Dataset entries:
....................
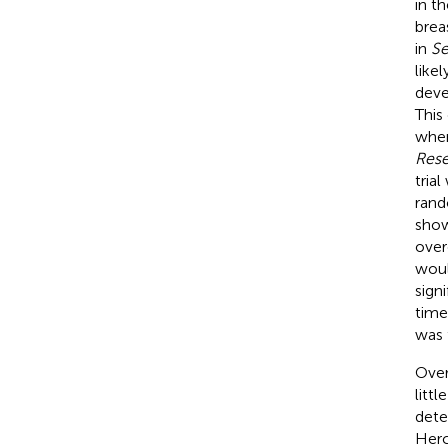
in t
brea
in
Se
like
deve
This
when
Res
tria
rand
show
over
woul
sign
time
was 
Over
litt
dete
Herc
....................
## Your assignment
The records above should be repeated exactly, with every picture omitted.

## Solution to this exercise
in t
brea
in
Se
like
deve
This
when
Res
tria
rand
show
over
woul
sign
time
was 
Over
litt
dete
Herc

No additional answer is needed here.